• _What you have to do_
Swap "Joncheres" for "Jonchères" everywhere in the items below. Give all of the text again with nothing else changed, and leave out the pictures.

• _Information_
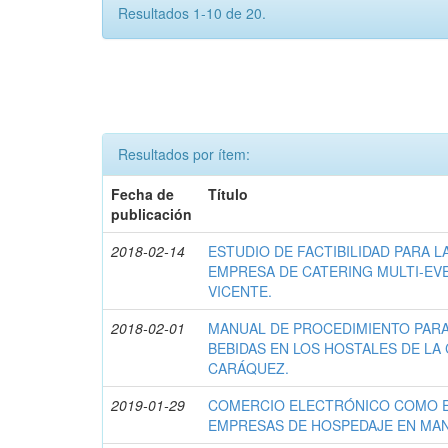
Resultados 1-10 de 20.
Resultados por ítem:
Fecha de
Título
publicación
2018-02-14
ESTUDIO DE FACTIBILIDAD PARA 
EMPRESA DE CATERING MULTI-EV
VICENTE.
2018-02-01
MANUAL DE PROCEDIMIENTO PARA
BEBIDAS EN LOS HOSTALES DE LA 
CARÁQUEZ.
2019-01-29
COMERCIO ELECTRÓNICO COMO E
EMPRESAS DE HOSPEDAJE EN MAN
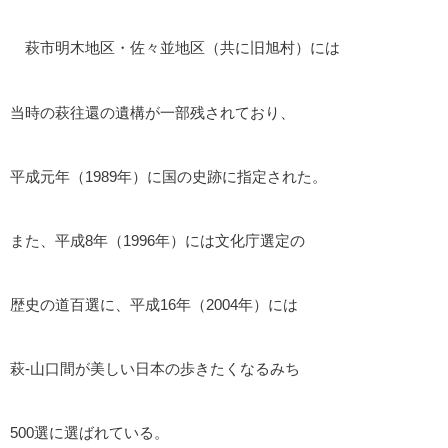
萩市明木地区・佐々並地区（共に旧旭村）には
当時の萩往還の遺構が一部残されており、
平成元年（1989年）に国の史跡に指定された。
また、平成8年（1996年）には文化庁選定の
歴史の道百選に、平成16年（2004年）には
萩-山口間が美しい日本の歩きたくなるみち
500選に選ばれている。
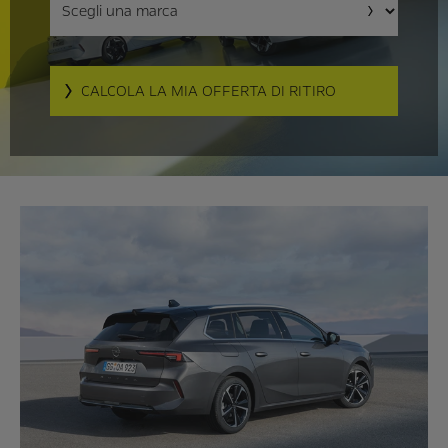
CALCOLA LA MIA OFFERTA DI RITIRO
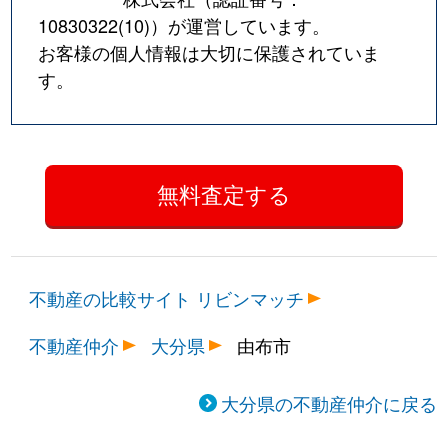
10830322(10)
）が運営しています。
お客様の個人情報は大切に保護されていま
す。
不動産の比較サイト リビンマッチ
不動産仲介
大分県
由布市
大分県の不動産仲介に戻る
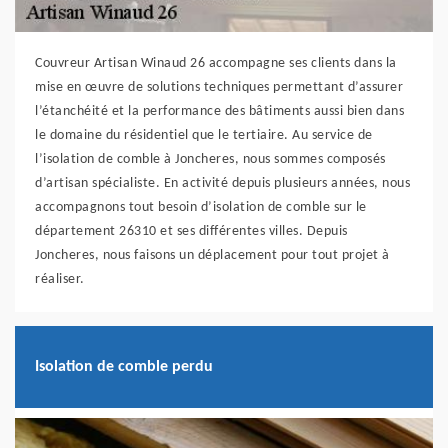
Couvreur Artisan Winaud 26 accompagne ses clients dans la
mise en œuvre de solutions techniques permettant d’assurer
l’étanchéité et la performance des bâtiments aussi bien dans
le domaine du résidentiel que le tertiaire. Au service de
l’isolation de comble à Joncheres, nous sommes composés
d’artisan spécialiste. En activité depuis plusieurs années, nous
accompagnons tout besoin d’isolation de comble sur le
département 26310 et ses différentes villes. Depuis
Joncheres, nous faisons un déplacement pour tout projet à
réaliser.
Isolation de comble perdu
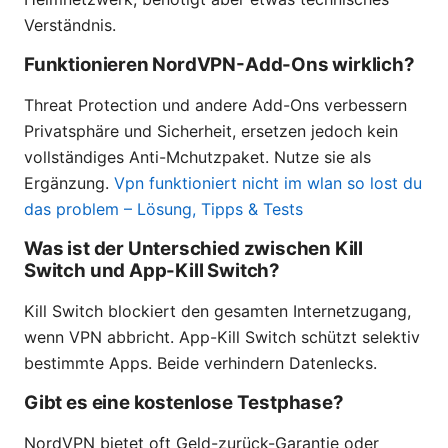
Verständnis.
Funktionieren NordVPN-Add-Ons wirklich?
Threat Protection und andere Add-Ons verbessern
Privatsphäre und Sicherheit, ersetzen jedoch kein
vollständiges Anti-Mchutzpaket. Nutze sie als
Ergänzung.
Vpn funktioniert nicht im wlan so lost du
das problem – Lösung, Tipps & Tests
Was ist der Unterschied zwischen Kill
Switch und App-Kill Switch?
Kill Switch blockiert den gesamten Internetzugang,
wenn VPN abbricht. App-Kill Switch schützt selektiv
bestimmte Apps. Beide verhindern Datenlecks.
Gibt es eine kostenlose Testphase?
NordVPN bietet oft Geld-zurück-Garantie oder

• _Response to this exercise_
Resultados 1-10 de 20.
Resultados por ítem:
Fecha de
Título
publicación
2018-02-14
ESTUDIO DE FACTIBILIDAD PARA 
EMPRESA DE CATERING MULTI-EV
VICENTE.
2018-02-01
MANUAL DE PROCEDIMIENTO PARA
BEBIDAS EN LOS HOSTALES DE LA 
CARÁQUEZ.
2019-01-29
COMERCIO ELECTRÓNICO COMO E
EMPRESAS DE HOSPEDAJE EN MAN
萩市明木地区・佐々並地区（共に旧旭村）には
当時の萩往還の遺構が一部残されており、
平成元年（1989年）に国の史跡に指定された。
また、平成8年（1996年）には文化庁選定の
歴史の道百選に、平成16年（2004年）には
萩-山口間が美しい日本の歩きたくなるみち
500選に選ばれている。
CALCOLA LA MIA OFFERTA DI RITIRO
10830322(10)
）が運営しています。
お客様の個人情報は大切に保護されていま
す。
不動産の比較サイト リビンマッチ
不動産仲介
大分県
由布市
大分県の不動産仲介に戻る
Couvreur Artisan Winaud 26 accompagne ses clients dans la
mise en œuvre de solutions techniques permettant d’assurer
l’étanchéité et la performance des bâtiments aussi bien dans
le domaine du résidentiel que le tertiaire. Au service de
l’isolation de comble à Jonchères, nous sommes composés
d’artisan spécialiste. En activité depuis plusieurs années, nous
accompagnons tout besoin d’isolation de comble sur le
département 26310 et ses différentes villes. Depuis
Jonchères, nous faisons un déplacement pour tout projet à
réaliser.
Isolation de comble perdu
Verständnis.
Funktionieren NordVPN-Add-Ons wirklich?
Threat Protection und andere Add-Ons verbessern
Privatsphäre und Sicherheit, ersetzen jedoch kein
vollständiges Anti-Mchutzpaket. Nutze sie als
Ergänzung.
Vpn funktioniert nicht im wlan so lost du
das problem – Lösung, Tipps & Tests
Was ist der Unterschied zwischen Kill
Switch und App-Kill Switch?
Kill Switch blockiert den gesamten Internetzugang,
wenn VPN abbricht. App-Kill Switch schützt selektiv
bestimmte Apps. Beide verhindern Datenlecks.
Gibt es eine kostenlose Testphase?
NordVPN bietet oft Geld-zurück-Garantie oder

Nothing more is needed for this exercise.